Por Eloy Garza González.
Si algún lector quiere conocer el espanto y el sufrimiento que provocan los feminicidios en México, lea la novela “2666” (dividida en cinco libros) del gran escritor Roberto Bolaño. El cuarto libro se titula “La parte de los crímenes” y enumera 2666 asesinatos de mujeres ocurridos en Ciudad Juárez, rebautizada literariamente como Santa Teresa. Todos estos casos (de más está decirlo), quedaron impunes. Ningún culpable fue encarcelado. Bolaño murió en el 2003, hace 16 años, pero la investigación de estos crímenes sigue sin avanzar ni un paso.
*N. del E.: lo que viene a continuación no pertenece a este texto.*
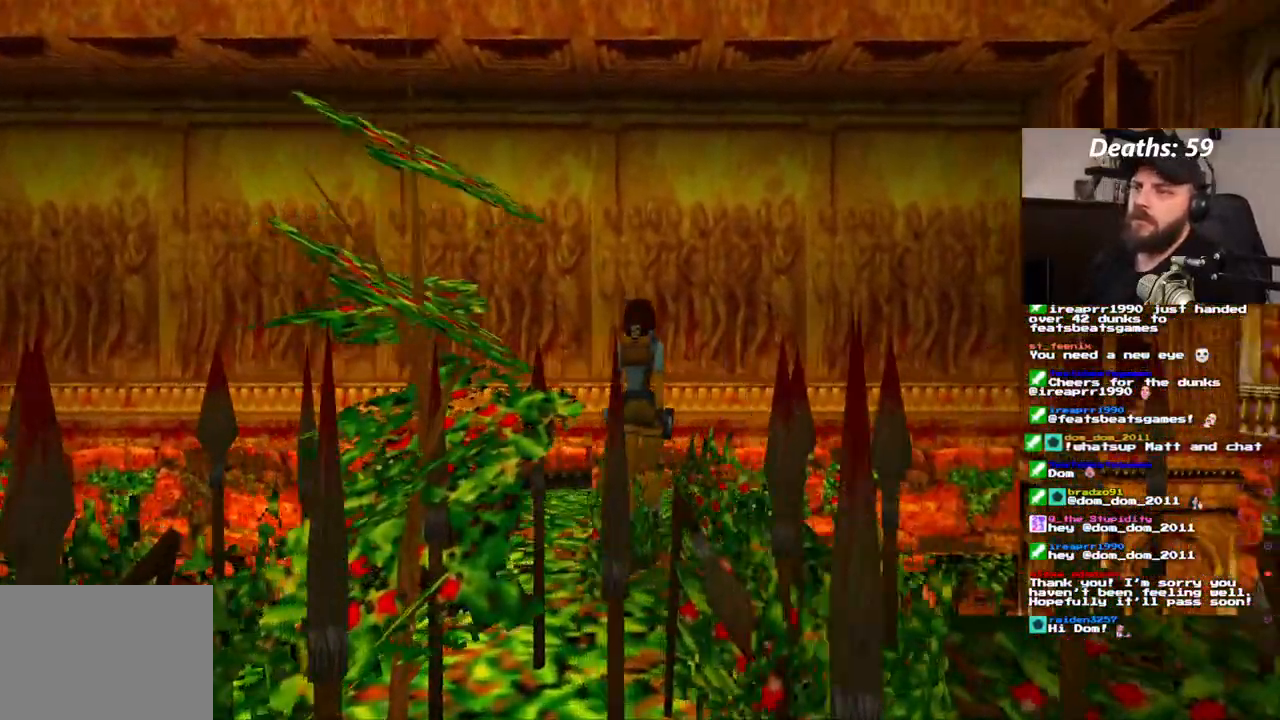
{"dt_ms": 500, "buttons": [], "left_stick": "center", "right_stick": "center", "events": [[433, "DPAD_UP", "up"]]}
En México es peligroso ser mujer. Tanto física como moralmente. El machismo condena de entrada a la víctima porque fue secuestrada, violada o degollada a deshoras, saliendo de una fiesta, en calles oscuras, usando minifalda o tacón alto (lo que “agrava” su responsabilidad porque le impide salir corriendo de sus agresores). El machismo justifica consciente o inconscientemente al asesino, al violador, al criminal. Y quien lee o escucha esta narración ya construye en su cabeza las razones por las que la estudiante, la trabajadora, la niña, la madre de familia, fue victimada. Pues no, el machismo es en sí mismo un absurdo, una sinrazón: no explica el feminicidio; lo provoca, lo incita, lo alienta y en el fondo, lo celebra.
Organizaciones civiles protestan en la Ciudad de México, al grito de “No nos cuidan, nos violan”. Y el machismo implícito les responde que la menor de 17 años a la que se refieren directa o indirectamente, mintió y se confundió. Pero no hay casos arquetípicos. No se trata de desmentir cada abuso, cada crimen, cada violación. La protesta de “Mexicanas al glitter de guerra” se dirige a un colectivo enfermo, a una cultura popular donde el macho hace de la mujer objeto, el marido “educa” a la esposa, el padre de familia “diferencia” entre los hijos que nacen para imponerse y las hijas que nacen para ser protegidas. Este esquema de roles sociales es lo que ya no opera, no funciona. Nunca ha servido para nada.
Pedro Armendáriz somete con amor o a lo macho a María Félix en la película “Enamorada” (1948) y refleja un vergonzoso rol de géneros. El charro, el cacique, el líder sindical, el sacerdote, son autoridades que acentúan el dominio del hombre sobre la mujer. Pero también nuestros escritores “cosmopolitas” como Carlos Fuentes solapan el machismo más rancio en novelas como “Diana o la Cazadora Solitaria” (1994), donde la amante se suicida por ser moralmente más frágil, más etérea, menos terrestre y práctica que el bravío seductor.
Entre la novela de Fuentes (que nació obsoleta) y la novela de Bolaños, hay un abismo de perspectiva. A Fuentes, el macho, con su bigote abultado a lo Pancho Villa, no lo leerá nadie en cien años y Bolaño seguirá ahí, vigente, como una joya secreta, amparado en una visión más equitativa de las relaciones sociales y de los roles de género.
Pero no será necesario referirse a Bolaño si el lector se remite a encomiar ese ataque frontal contra el machismo que es, párrafo por párrafo, la mejor novela mexicana del siglo XX: “Los recuerdos del porvenir” (1963) de Elena Garro.
No hay novela psicológica, realista, experimental, escrita por un mexicano, que no sea igualada y en buena medida superada por una mexicana, aunque el circuito comercial desnivele los sexos en aras del machismo de los editores. Diga el lector cualquier título de un escritor y le contestaré con el título correspondiente de una escritora. Mismo género, misma calidad, y muchas veces mayor profundidad.
Ayer una amiga me decía en corto estar apenada por el “vandalismo” cometido en contra del Ángel de la Independencia. Yo le respondí que los medios denuncian a las feministas que grafitearon el Ángel, mientras los feminicidas planean impunemente la forma de violar y asesinar a sus próximas víctimas. Como en la novela de Roberto Bolaño, o en la obra de Elena Garro, la clave del debate público consiste en saber dónde poner los acentos más convenientes y hacer los énfasis más adecuados.